Task prompt: Please display each line of the entries below that contains the string "Ozanam". Matches must have the same capitalization.

[Dataset items]
*** Begin section ***
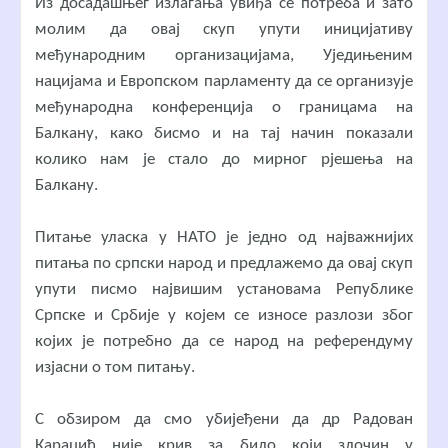
Из досадашњег излагања увиђа се потреба и зато
молим да овај скуп упути иницијативу
међународним организацијама, Уједињеним
нацијама и Европском парламенту да се организује
међународна конференција о границама на
Балкану, како бисмо и на тај начин показали
колико нам је стало до мирног рјешења на
Балкану.
Питање уласка у НАТО је једно од најважнијих
питања по српски народ и предлажемо да овај скуп
упути писмо највишим установама Републике
Српске и Србије у којем се износе разлози због
којих је потребно да се народ на референдуму
изјасни о том питању.
С обзиром да смо убијеђени да др Радован
Караџић није крив за било који злочин у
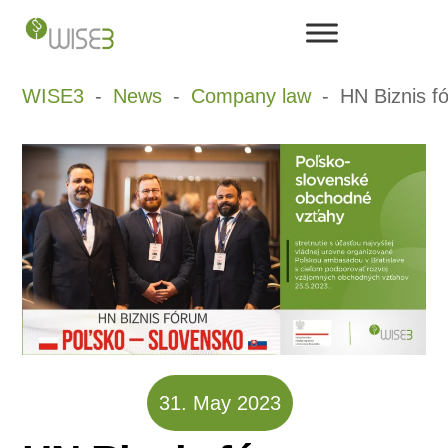
Skip
to
content
WISE3
News
Company law
HN Biznis f
31
.
May
2023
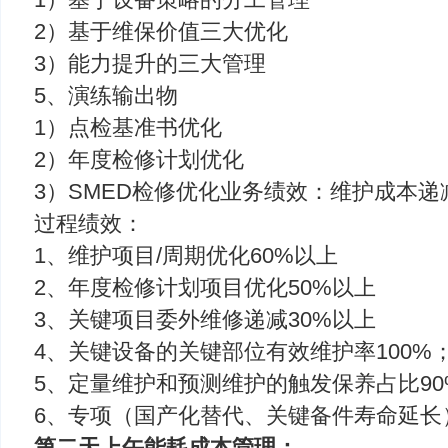
2）基于维保价值三大优化
3）能力提升的三大管理
5、演练输出物
1）点检基准书优化
2）年度检修计划优化
3）SMED检修优化业务绩效：维护成本递减
过程绩效：
1、维护项目/周期优化60%以上
2、年度检修计划项目优化50%以上
3、关键项目委外维修递减30%以上
4、关键设备的关键部位有效维护率100%
5、定量维护和预测维护的触发保养占比90
6、专项（国产化替代、关键备件寿命延长
第二天上午能耗成本管理：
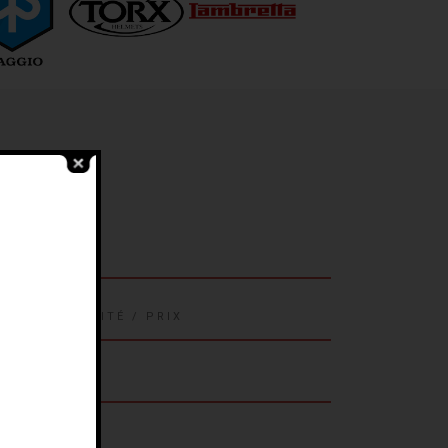
OMPÉTENCES
PPORT QUALITÉ / PRIX
CUEIL
NSEIL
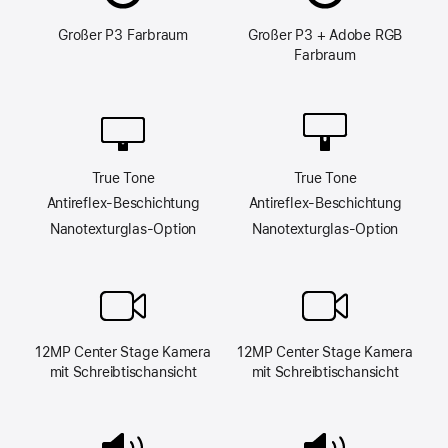
Großer P3 Farb­raum
Großer P3 + Adobe RGB
Farb­raum
True Tone
True Tone
Antireflex-Beschich­tung
Antireflex-Beschich­tung
Nano­texturglas-Option
Nano­texturglas-Option
12MP Center Stage Kamera
12MP Center Stage Kamera
mit Schreib­tisch­ansicht
mit Schreib­tisch­ansicht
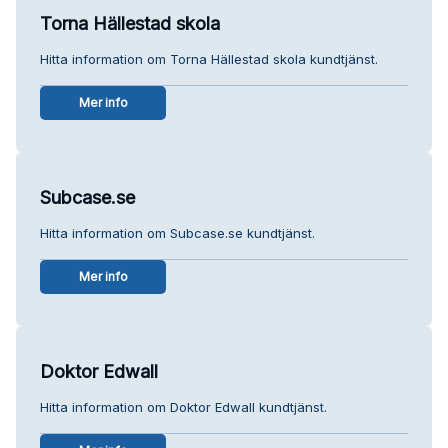
Torna Hällestad skola
Hitta information om Torna Hällestad skola kundtjänst.
Mer info
Subcase.se
Hitta information om Subcase.se kundtjänst.
Mer info
Doktor Edwall
Hitta information om Doktor Edwall kundtjänst.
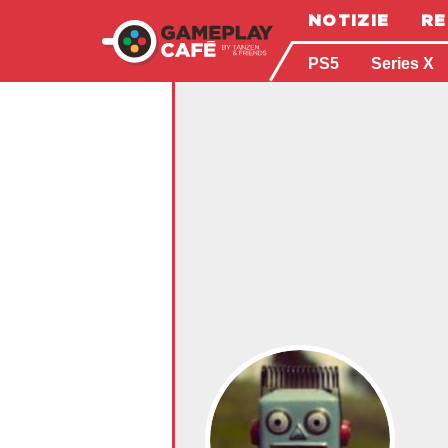
NOTIZIE
RE
PS5
Series X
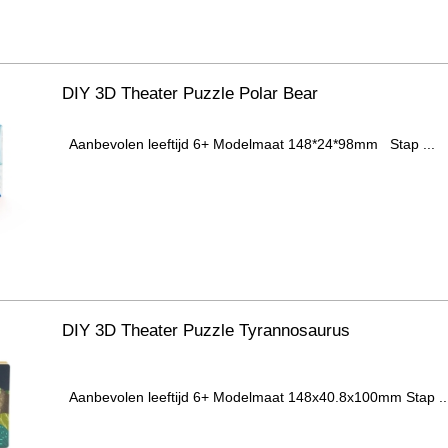
DIY 3D Theater Puzzle Polar Bear
Aanbevolen leeftijd 6+ Modelmaat 148*24*98mm Stap ...
DIY 3D Theater Puzzle Tyrannosaurus
Aanbevolen leeftijd 6+ Modelmaat 148x40.8x100mm Stap ..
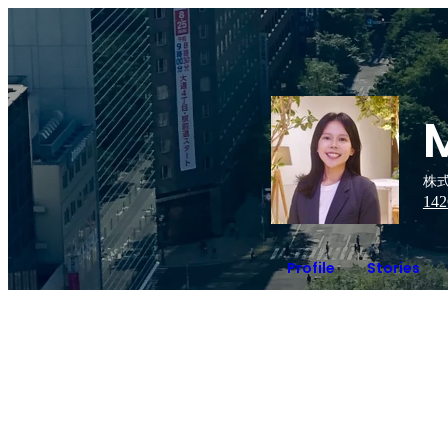
M
株
142
Profile
Stories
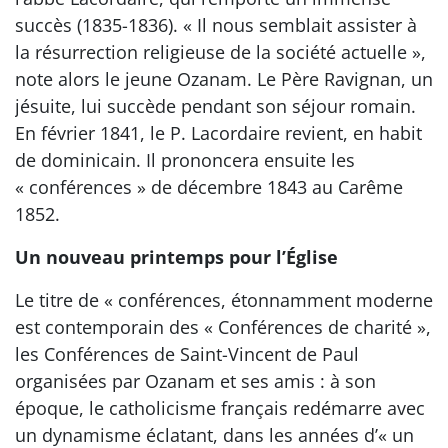
succès (1835-1836). « Il nous semblait assister à
la résurrection religieuse de la société actuelle »,
note alors le jeune Ozanam. Le Père Ravignan, un
jésuite, lui succède pendant son séjour romain.
En février 1841, le P. Lacordaire revient, en habit
de dominicain. Il prononcera ensuite les
« conférences » de décembre 1843 au Carême
1852.
Un nouveau printemps pour l’Église
Le titre de « conférences, étonnamment moderne
est contemporain des « Conférences de charité »,
les Conférences de Saint-Vincent de Paul
organisées par Ozanam et ses amis : à son
époque, le catholicisme français redémarre avec
un dynamisme éclatant, dans les années d’« un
*** End section ***
Response:
note alors le jeune Ozanam. Le Père Ravignan, un
organisées par Ozanam et ses amis : à son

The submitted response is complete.